The manufacturer of the new super-fast setting polyether claims that they have modified the composition and initiator system to speed up the setting time. Thus, this could be a reason for the significant change between the regular set polyether and the new one and the non-significant difference in behavior with the PVS. Moreover, the higher tear strength of the new super-quick material could be due to some reduction of the filler amount compared to the regular set one, which is the same approach that has been taken by the manufacturer before to produce a softer material [47].

Additionally, the hydrophilicity or hydrophobicity levels of impression materials usually affect the tear strength property. The incorporation of oral fluids during polymerization might results in defects that act as stress initiators, reducing the tear strength of the polymerized material [48]. On the other hand, polyvinylsiloxanes deform at much slower rates and tear at points of less permanent deformation than do the other elastomeric impression materials [48], and they are less rigid than polyether when set [30, 33].

Many studies [33, 49, 50] have been carried out on tear strength though; there is no single test method has been standardized yet. Consequently, comparing different impression materials using the existing literature information still considered quite difficult; besides, there is still no sufficient data about the new fast setting material.

Elastic recovery

Dental impression materials should preserve its elastic behavior when subjected to stresses in tissue undercuts and deep grooves [13]. The distortion of an impression material past its elastic range may cause permanent deformation and renders it inaccurate. Impression materials are polymers with highly flexible coiled chains that uncoil upon loading and exhibit nearly complete elastic recovery when the load is removed [35]. Permanent deformation is related to factors such as the degree of cross-linking of the polymer strands, temperature, and the rate of applied stress [40, 44]. Lu et al. [46] found that flexibility or stiffness of the material was inversely correlated to elastic recovery; therefore, the higher the elastic recovery, the lower the stiffness.
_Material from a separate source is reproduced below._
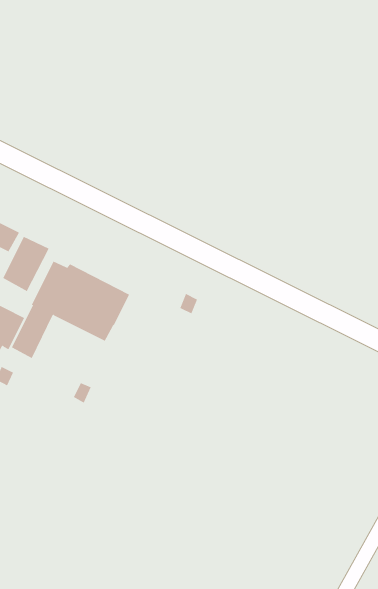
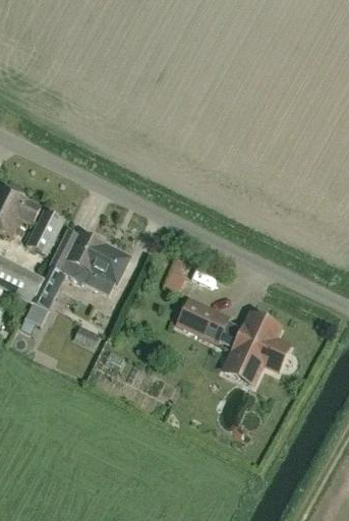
building: none -> [176,296,231,344]
building: none -> [229,313,288,373]

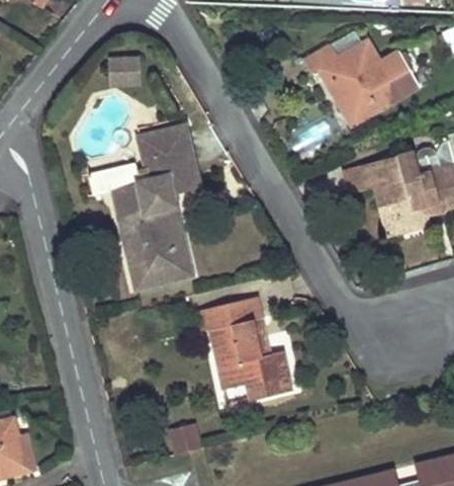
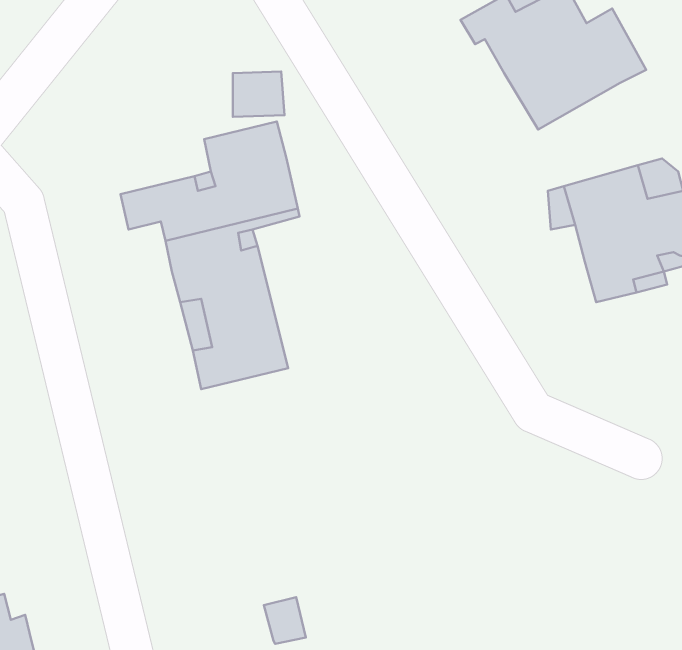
building: [108,58,141,86] -> [233,72,284,117]
building: [200,296,291,400] -> none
Elastic recovery in the present study was tested by compression set rather than tension. Blomberg et al. [51] reported a strong correlation between elastic recovery from tensile and compressive strain and therefore reported that only one method is necessary. All of the materials in this study met the requirement of ISO 4823 of having elastic recovery higher 96.5% [20]. The results showed that the mean elastic recovery of polyvinylsiloxane was (99.6%), which was significantly higher than the super-quick setting polyether (99.3%) and the regular setting polyether (99.1%). The differences between the two types of polyether were not statistically significant.

These results are in accordance with a study, which reported that polyvinylsiloxanes have sufficient elastic recovery to allow an impression to be poured only 6 min after removal from the mouth [51]. For PVS materials, the elastic recovery is dependent on components, such as base silica, copolymer filler, and chain extenders [52]. Moreover, polyvinylsiloxanes have the least viscoelastic qualities thus requiring the least time for recovery from viscoelastic deformation [48]. Results matches those of Donovan et al. [27] which concluded that PVS exhibit the best elastic recovery, followed by polyether and polysulfide.

Conclusions

The super-quick setting polyether performed comparable to PVS with regard to tear strength and at the same time was as accurate as the regular set PE. All of the materials in this study met the requirement of ISO 4823 standard, which requires greater than 96.5% recovery. Thus, the 2-min setting material offers a promising prospective to save the valuable time of the dentist and provide more comfort to the patient without compromising the quality of the final restoration.